==== Excerpted records ====

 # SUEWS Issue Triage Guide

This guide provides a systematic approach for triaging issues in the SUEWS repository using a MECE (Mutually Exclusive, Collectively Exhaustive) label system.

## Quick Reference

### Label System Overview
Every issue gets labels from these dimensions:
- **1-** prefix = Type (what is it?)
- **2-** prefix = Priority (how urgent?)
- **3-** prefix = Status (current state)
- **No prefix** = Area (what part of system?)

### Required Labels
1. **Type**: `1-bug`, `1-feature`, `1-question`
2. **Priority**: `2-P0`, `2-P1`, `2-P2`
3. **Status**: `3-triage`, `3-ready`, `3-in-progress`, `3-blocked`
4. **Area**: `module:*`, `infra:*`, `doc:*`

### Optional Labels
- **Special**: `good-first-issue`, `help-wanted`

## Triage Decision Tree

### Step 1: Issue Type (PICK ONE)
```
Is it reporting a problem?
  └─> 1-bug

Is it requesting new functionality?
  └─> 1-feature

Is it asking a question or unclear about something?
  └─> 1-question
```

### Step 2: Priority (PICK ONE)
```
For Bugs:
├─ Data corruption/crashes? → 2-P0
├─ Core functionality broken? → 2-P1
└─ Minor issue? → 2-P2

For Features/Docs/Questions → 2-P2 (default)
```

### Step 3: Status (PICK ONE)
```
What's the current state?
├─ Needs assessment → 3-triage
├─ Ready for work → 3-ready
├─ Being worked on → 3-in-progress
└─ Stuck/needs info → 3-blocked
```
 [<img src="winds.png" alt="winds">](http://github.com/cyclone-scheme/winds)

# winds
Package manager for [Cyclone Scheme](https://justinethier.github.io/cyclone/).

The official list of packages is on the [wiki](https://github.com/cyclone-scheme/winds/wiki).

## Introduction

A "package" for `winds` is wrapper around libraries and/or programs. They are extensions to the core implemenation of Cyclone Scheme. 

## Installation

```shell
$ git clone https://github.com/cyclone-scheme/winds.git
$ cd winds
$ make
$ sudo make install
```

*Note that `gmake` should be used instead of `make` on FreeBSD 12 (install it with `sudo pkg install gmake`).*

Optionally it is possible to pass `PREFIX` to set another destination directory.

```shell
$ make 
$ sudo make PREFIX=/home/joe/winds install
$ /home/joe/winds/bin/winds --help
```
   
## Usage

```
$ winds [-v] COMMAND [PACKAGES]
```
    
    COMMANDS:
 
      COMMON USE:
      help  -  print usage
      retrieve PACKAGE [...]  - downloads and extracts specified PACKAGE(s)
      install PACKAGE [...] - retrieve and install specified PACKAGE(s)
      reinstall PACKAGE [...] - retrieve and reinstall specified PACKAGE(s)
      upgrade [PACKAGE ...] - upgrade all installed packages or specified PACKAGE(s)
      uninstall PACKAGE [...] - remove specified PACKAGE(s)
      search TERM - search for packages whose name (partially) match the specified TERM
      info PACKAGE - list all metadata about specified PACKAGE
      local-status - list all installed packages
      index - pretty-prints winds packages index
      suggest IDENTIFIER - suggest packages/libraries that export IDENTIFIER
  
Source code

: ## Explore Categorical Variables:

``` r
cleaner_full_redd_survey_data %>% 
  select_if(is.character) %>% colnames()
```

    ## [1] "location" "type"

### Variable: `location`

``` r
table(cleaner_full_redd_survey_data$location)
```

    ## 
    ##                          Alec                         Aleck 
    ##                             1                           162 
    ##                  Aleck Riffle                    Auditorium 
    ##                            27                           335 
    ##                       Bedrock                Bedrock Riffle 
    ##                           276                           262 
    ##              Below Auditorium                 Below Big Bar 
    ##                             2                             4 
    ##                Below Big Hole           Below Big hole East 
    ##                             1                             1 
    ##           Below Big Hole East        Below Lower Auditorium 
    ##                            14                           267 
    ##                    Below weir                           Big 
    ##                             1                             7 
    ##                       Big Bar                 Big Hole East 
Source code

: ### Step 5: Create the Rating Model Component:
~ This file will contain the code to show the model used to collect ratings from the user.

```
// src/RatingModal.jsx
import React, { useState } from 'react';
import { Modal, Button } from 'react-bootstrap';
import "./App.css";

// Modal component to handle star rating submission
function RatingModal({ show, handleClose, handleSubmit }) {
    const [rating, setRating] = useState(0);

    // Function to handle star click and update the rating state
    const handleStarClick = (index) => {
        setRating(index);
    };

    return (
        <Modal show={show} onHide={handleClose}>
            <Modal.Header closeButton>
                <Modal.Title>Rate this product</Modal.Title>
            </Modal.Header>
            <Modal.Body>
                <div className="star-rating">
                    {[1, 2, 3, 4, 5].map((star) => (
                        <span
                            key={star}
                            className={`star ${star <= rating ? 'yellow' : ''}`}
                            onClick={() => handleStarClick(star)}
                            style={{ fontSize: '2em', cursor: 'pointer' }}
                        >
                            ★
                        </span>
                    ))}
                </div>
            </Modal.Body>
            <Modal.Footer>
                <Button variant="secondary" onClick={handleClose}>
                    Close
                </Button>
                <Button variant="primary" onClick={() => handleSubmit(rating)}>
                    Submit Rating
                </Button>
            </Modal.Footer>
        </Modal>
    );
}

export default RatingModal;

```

====

→ What to produce
Which lines of the data contain the string "PICK"? Copy each one.

→ Result below
### Step 1: Issue Type (PICK ONE)
### Step 2: Priority (PICK ONE)
### Step 3: Status (PICK ONE)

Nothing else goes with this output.